My Turn: Comfort, economy considerations for more sustainable lifestyle

  • jacoblund jacoblund

Published: 5/28/2021 11:44:00 AM

By CHARLIE MCCRACKEN

I have enjoyed the recent focus on energy efficiency in the Recorder, with Pam Kelley’s column and a recent series of panel discussions. I have worked in the energy efficiency (EE) industry for over 40 years, but never bothered to talk about it when oil was cheap. I have worked in the insulation, solar and HVAC industries, and I would like to comment on some of the recent focus on geothermal/ground source heat pumps (GSHPs) as well as discuss a more economical solution: air source heat pumps (ASHPs).

New England has some of the oldest housing stock in the country, and roughly 80% of these houses are heated by some type of hydronic (hot water) heating system, with baseboard or cast-iron radiators providing the space heat from a boiler into the living space of the house. Converting the distribution system and the fuel source is an extremely expensive proposition, regardless of subsidies or tax credits.

Given an environmentally conscience desire to reduce fossil fuel combustion, a geothermal/ground source heat pump might see like a perfect solution.

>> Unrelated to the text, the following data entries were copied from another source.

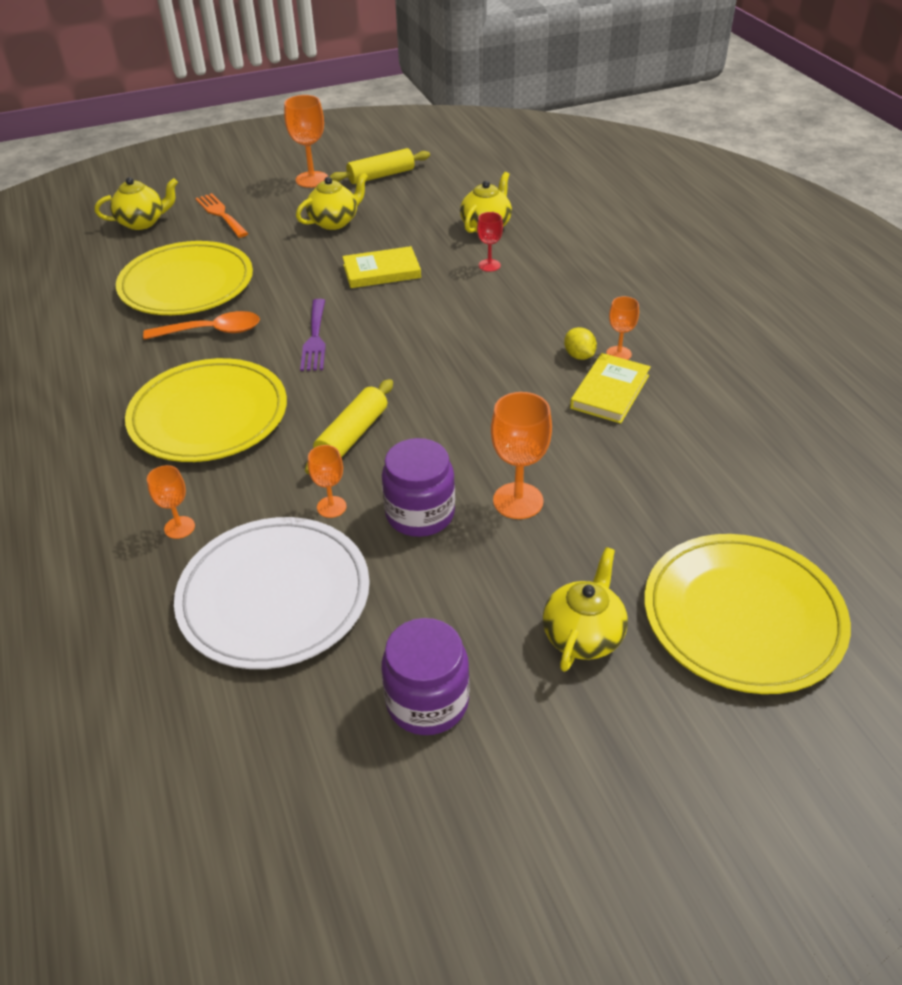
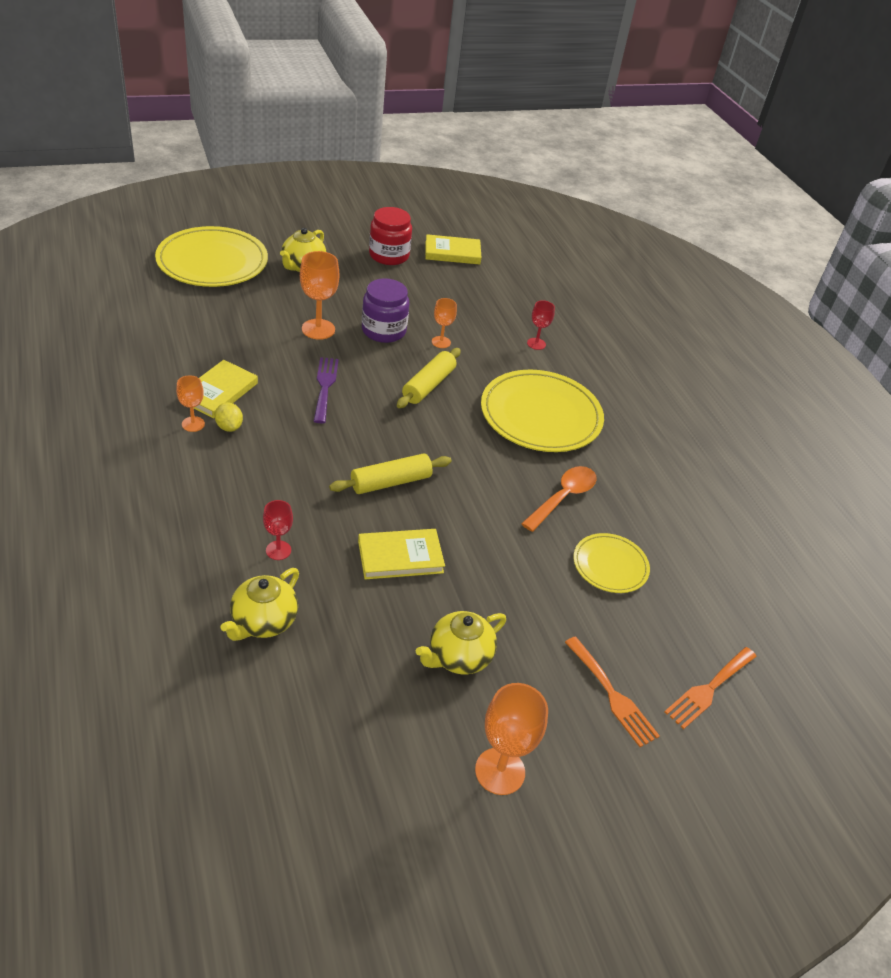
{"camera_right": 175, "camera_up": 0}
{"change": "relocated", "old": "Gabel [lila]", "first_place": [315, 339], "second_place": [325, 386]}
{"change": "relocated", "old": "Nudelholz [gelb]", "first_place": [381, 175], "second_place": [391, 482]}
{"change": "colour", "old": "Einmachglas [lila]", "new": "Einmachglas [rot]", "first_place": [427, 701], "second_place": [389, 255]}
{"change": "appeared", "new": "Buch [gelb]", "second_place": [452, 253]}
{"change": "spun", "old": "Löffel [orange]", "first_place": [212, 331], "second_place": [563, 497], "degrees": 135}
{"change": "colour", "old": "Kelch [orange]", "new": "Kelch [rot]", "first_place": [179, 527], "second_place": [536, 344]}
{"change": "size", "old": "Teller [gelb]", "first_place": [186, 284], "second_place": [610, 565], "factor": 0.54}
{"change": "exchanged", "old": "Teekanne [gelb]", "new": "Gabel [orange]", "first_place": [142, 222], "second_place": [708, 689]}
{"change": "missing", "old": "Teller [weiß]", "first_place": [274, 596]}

New England’s rocky soil and small building lots makes deep well geothermal/ground source heat pumps the main option, however, and the deep well cost plus the well pump power requirements, even to a solar electric system owner, can be extremely prohibitive. There are new, closed loop geothermal/ground source heat pump solutions in the market, but that is not the only option.

Air source heat pumps provide an energy efficiency option at a lower price point. While the “mini-split” style air source heat pumps get most of the attention, there can be comfort issues, as I rarely see the wall units in a bathroom.

I would like to see focus on central air source heat pumps, connected to an insulated, sealed duct system. This technology offers comparable energy efficiency to the “mini split” style (as many use the same inverter compressors), but also provide distributed heat and comfort.

I live in a 1952 cape-style home in Greenfield, insulated to the limits of the 2x4 framing, with new windows. I replaced the old duct system, sealed and insulated it, and provide heating and cooling to every room in the house. I can heat this h ouse 90%  of the winter to 70F and if I had a viable solar electric option, it would be very economical. With natural gas heat, I use the air source heat pump to provide my heating to 35F and then switch via the thermostat to natural gas, and it costs the same as heating 100% with gas. This option offsets 50% of my natural gas operation and usage.

There are many options to choose from, with the goal of a more sustainable lifestyle, but comfort and economy must both be considerations.

Charlie McCracken lives in Greenfield.